Trump Lança Conselho da Paz com Ambições Globais, Mas Enfrenta Ceticismo de Aliados e Dúvidas sobre Objetivos
Nova Organização e Plano para Gaza
O ex-presidente Donald Trump lançou oficialmente o Conselho da Paz, um organismo que, segundo ele, visa promover a paz mundial. A iniciativa também sinaliza o desejo de Trump de avançar para a segunda fase de seu plano de paz para Gaza, apesar da recusa do Hamas em entregar suas armas. Trump apresentou a fase inicial do acordo como um sucesso e reafirmou o compromisso dos EUA com a reconstrução de Gaza, mas condicionou o progresso à devolução dos restos mortais do último refém falecido durante o ataque de 2023 a Israel.
Em seu discurso de lançamento, Trump exaltou a economia americana e atribuiu a si a interrupção de pelo menos oito guerras, incluindo conflitos que não evoluíram para hostilidades abertas ou cujas animosidades ainda persistem. Ele também reiterou sua intenção de investir US$ 1,5 trilhão em defesa e elogiou aliados da OTAN por aumentarem seus gastos, enquanto criticou a Espanha por não atingir esse patamar.
Controvérsias e Escopo Ampliado
Apesar do otimismo declarado por Trump, o Conselho da Paz teve um início marcado por incertezas quanto aos seus objetivos, composição e o nível de controle que o ex-presidente exerceria.

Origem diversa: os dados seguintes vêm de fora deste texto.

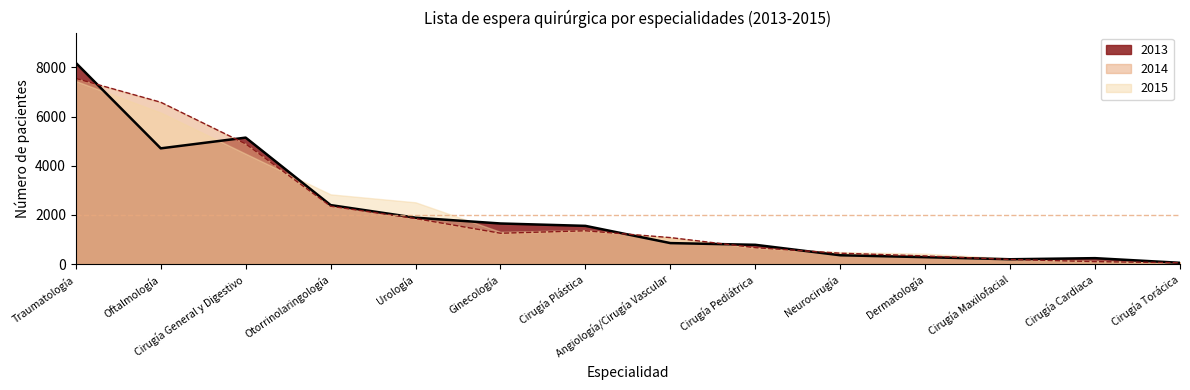

How many interior local peaks does the 2013 series have?

2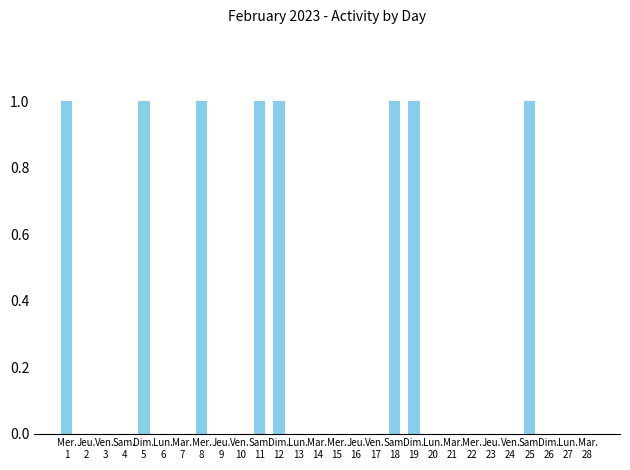

Are the bars horizontal?

No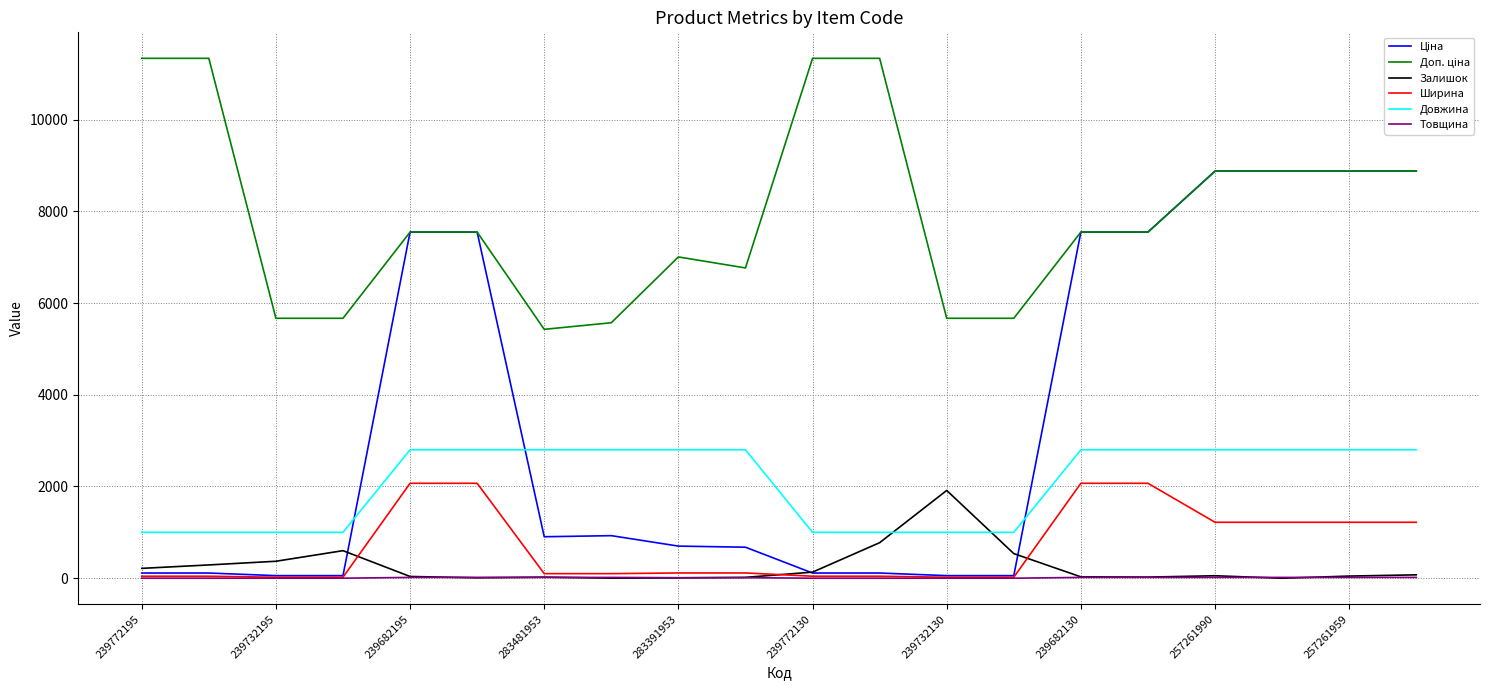

How many times do Залишок and Довжина cross each other?

2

Parceiros importantes dos EUA, incluindo grandes economias do G7, mantiveram-se à margem, relutantes em apoiar a iniciativa plenamente, mas também cautelosos em desagradar Trump, que vê o projeto como parte de seu legado.
Inicialmente concebido para auxiliar na reconstrução de Gaza, o escopo do conselho parece ter se expandido. Uma minuta da carta da organização, vista pela Bloomberg, sugeria uma missão mais ampla de “garantir a paz duradoura em áreas afetadas ou ameaçadas por conflitos”. Essa visão expansiva gerou preocupação entre parceiros americanos, temerosos de que o conselho pudesse competir ou até mesmo minar a atuação da ONU. A administração Trump tentou assegurar que o conselho seria complementar, e não substituto, da organização global.
Membros Convidados e Recusas Notáveis
A minuta também previa que os países contribuíssem com pelo menos US$ 1 bilhão para ter um assento permanente e concederia a Trump o poder de decisão final como “presidente inaugural”, com a possibilidade de manter o cargo mesmo após o fim de sua presidência. A composição do conselho também gerou desconforto, com convites enviados ao presidente russo Vladimir Putin e ao líder bielorrusso Alexander Lukashenko, em meio a críticas pela invasão da Ucrânia pela Rússia.
Cerca de 60 líderes foram convidados, mas nenhum país da África Subsaariana figura entre os convocados. França, Reino Unido, Suécia, Holanda, Alemanha e Canadá estão entre os países que, até o momento, recusaram o convite. Após a recusa do presidente francês Emmanuel Macron, Trump chegou a ameaçar o país com tarifas de 200% sobre champanhe. O primeiro-ministro canadense, Mark Carney, mostrou-se aberto a participar “em princípio”, mas ressaltou que o foco deveria ser nas necessidades de Gaza. O líder britânico, Keir Starmer, declinou endossar o conselho e afirmou que coordenaria a resposta com aliados.
Histórico e Críticas à ONU
Trump justificou a criação do conselho afirmando que a ONU falhou em auxiliar na resolução de conflitos globais. Embora o Conselho de Segurança da ONU tenha inicialmente apoiado o plano de Trump para Gaza, o escopo mais amplo do novo conselho surpreendeu a organização. Um porta-voz da ONU declarou que o Conselho de Segurança havia autorizado o Conselho da Paz apenas para seu trabalho em Gaza.
Desde o início, o plano enfrentou divergências. O primeiro-ministro israelense, Benjamin Netanyahu, que aceitou um lugar no conselho, questionou a inclusão de representantes do Catar e da Turquia em um painel subsidiário, devido às relações desses países com o Hamas.